I’m by no means a serious photographer. I’m guessing most of you reading this are not serious photographers either, but like me, you love it when good shots can turn out great with very little time and money invested. But for me, my obsessively-perfectionist personality led me to laboring for hours over gigabytes of photos and using multiple editing programs to get just the right effect I wanted.
Never in a million years would I have thought you could achieve such feats with an iPad or even an iPhone. You can, it seems, with a few simple taps in a ridiculously cheap app.
Snapseed from Nik Software is my new best friend, and a serious boon to the lazy artsy photographer like myself. I’ve discovered I can do pretty much all the stuff I used to do in Adobe Photoshop, the online service Picnik (which Google is shuttering in April), and Nikon’s own View NX software. But now I can do it all in one place, wherever I may be (on my iPad 2!) and output pretty much the same full-resolution quality images. It’s no wonder it was voted App of the Year in 2011.
For me, I used to use different pieces of software for different purposes. I’m the kind of photographer who’s pretty comfortable leaving my Nikon D60 on auto-pilot, or at the very most, on aperture-priority. Recently, I’ve thrown a new lens into the mix and have worked hard on honing my skills at visual composition, lighting and such. But most often, I don’t bother to do all the manual settings I have available to me as I’m shooting. I set my D60 to save RAW files, and I use View NX to do much of the intensive tweaking after the fact.
When I wanted to do some more visually-striking effects and modifications to my photos, I’d have to turn to other software like Photoshop or even Picnik. I love the wealth of bold, visually-diverse effects I can apply to really make my photography — however meager it may be in artistic value — really stand out.
One day, I found Snapseed in the iTunes App Store, and it was on sale for the rock bottom price of free. I rarely turn down opportunities to download paid apps when they’re available for free, even if I don’t keep them on my iPad. But once I started using Snapseed, I was hooked. Even at its regular price of a few bucks, it’s worth the cost a hundred times over. Not only can I do the fairly mundane tweaks like brightness and contrast, but also some really amazing effects as well.
If you have an iPad, I would highly recommend picking up Apple’s Camera Connection Kit. Not only can you copy your photos from your camera or SD card to your iPad, you can copy the RAW files from your digital SLR cameras for the highest possible quality. Snapseed supports both RAW and JPG files. Once you load up a photo, you are presented with a simple set of tools that are titled and arranged for easy accessibility for both novices and the skilled alike. When you select a tool, it’s as simple as swiping your finger left and right to select the amount of effect you want to apply. Swiping up and down lets you toggle through a subset of other adjustments you can make within the tool. For example, under the “Tune Image” tool, you have options for brightness, contrast, “ambiance,” saturation, and white balance. The latter was a key tool for me, as setting custom white balance was a key thing I looked in an alternative to Nikon’s View NX.

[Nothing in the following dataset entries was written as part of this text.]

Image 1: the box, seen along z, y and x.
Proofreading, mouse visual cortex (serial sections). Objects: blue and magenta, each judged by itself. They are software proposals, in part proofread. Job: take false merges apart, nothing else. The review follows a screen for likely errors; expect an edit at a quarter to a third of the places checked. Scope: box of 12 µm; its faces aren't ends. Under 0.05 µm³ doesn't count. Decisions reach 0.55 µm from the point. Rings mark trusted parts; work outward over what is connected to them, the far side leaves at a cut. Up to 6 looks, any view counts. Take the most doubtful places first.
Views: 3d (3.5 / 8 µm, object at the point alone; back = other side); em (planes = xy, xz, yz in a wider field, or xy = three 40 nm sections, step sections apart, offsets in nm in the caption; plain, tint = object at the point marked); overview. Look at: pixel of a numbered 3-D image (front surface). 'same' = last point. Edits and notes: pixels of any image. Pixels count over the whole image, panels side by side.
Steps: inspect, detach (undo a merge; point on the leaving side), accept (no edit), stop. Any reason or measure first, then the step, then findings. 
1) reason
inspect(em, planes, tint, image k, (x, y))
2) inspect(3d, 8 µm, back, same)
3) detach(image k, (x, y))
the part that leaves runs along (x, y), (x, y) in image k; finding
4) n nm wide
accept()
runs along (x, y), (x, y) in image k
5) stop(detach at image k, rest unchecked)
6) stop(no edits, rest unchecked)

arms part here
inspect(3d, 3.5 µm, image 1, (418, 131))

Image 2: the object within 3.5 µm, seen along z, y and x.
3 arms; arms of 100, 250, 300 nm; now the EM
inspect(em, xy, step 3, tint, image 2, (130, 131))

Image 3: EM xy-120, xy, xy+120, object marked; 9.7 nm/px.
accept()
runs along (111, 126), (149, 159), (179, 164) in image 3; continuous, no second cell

The user interface is extremely well-designed. It’s elegant in its simplicity, but smart in its offerings. Certain tools give you a “loupe” tool that allows you to hone in on the detail of the image as you adjust so you see precisely how you’re affecting things. The press-and-hold toggle “Compare” button is a great way to flip between the before and after of your modifications. Undo’s make it easy to go back and try different things and learn about how combinations of effects produce different end results, and the revert option brings you back to the original to start from the beginning. My favorite of the tools is the “selective adjust,” which allows you to drop multiple “control points” to which you can adjust the brightness, contrast and saturation of specific areas of your photo.

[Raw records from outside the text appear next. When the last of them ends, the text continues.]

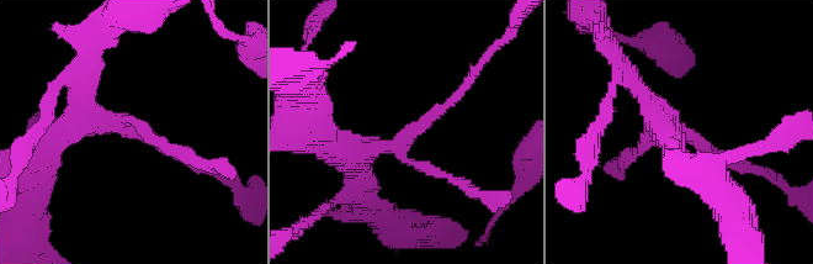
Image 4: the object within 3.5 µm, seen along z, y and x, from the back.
inspect(em, xy, step 3, tint, image 4, (132, 127))

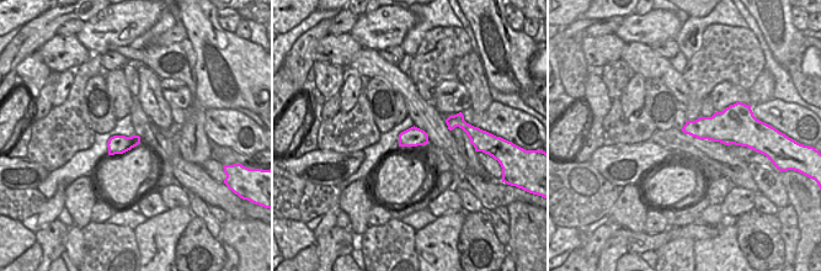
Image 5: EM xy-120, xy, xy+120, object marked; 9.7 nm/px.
accept()
runs along (357, 172), (463, 86) in image 4; one cell here

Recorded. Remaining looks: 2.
inspect(3d, 3.5 µm, image 1, (636, 56))

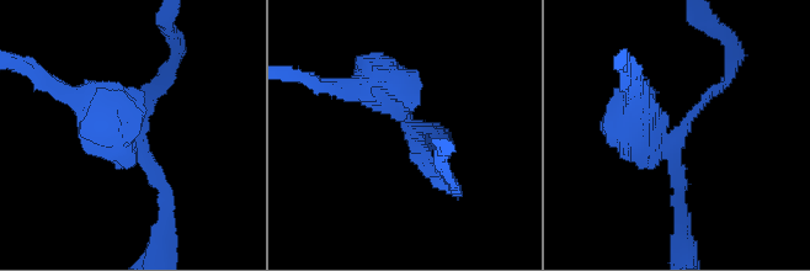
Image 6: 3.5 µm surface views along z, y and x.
inspect(em, xy, step 3, tint, image 6, (139, 138))

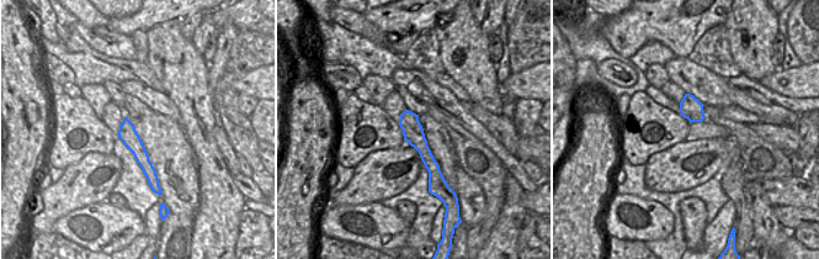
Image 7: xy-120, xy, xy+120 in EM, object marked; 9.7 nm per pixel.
3 arms
detach(image 6, (378, 107))
the part that leaves runs along (404, 117), (382, 83), (325, 85) in image 6; a second cell is stuck on

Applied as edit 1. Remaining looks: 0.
stop(detach at image 6, rest unchecked)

The results you get are truly amazing, and contrary to mixed reviews on the App Store, you can save full-resolution JPG files out of Snapseed (up to 16 megapixels on the iPad 2). At first it wasn’t working for me, but after some diligent web searching, I think I found the key to making full-resolution output work. It seems you have to enable “Location Services” for Snapseed in the Settings of your iOS device. I’m not sure why that is, but it seems to be the thing that made it work.
And boy does it work! I was skeptical about how well an iOS app could make DSLR photos look, so I decided to get a large blowup print made of one of my Snapseed creations. I ordered a one-hour 20×30″ enlargement from my local Sam’s Club photo department, which I think is a steal at just nine bucks. I was blown away by the quality, the sharpness and the bold look I was able to create without any of my photos even touching a computer (except for the online ordering of the print). I bought an 18×24″ barnwood frame from my local hobby store to hang it up in my house because I was so blown away by the result (see photo #4 on the left).
If you’re even a mildly-serious photographer who loves instant gratification, Snapseed is a great tool to have. Pair it with an iPad 2 and the Apple Camera Connection Kit, and you have a complete lens to print solution that fits entirely in your camera backpack. If you have a 3G iPad 2, you could tweak your photos and send them to your Flickr account right from the wooded trail you took them on. That, I have to say, is what gets me excited about technology — the prospects of boundless creativity made accessible and affordable wherever you are.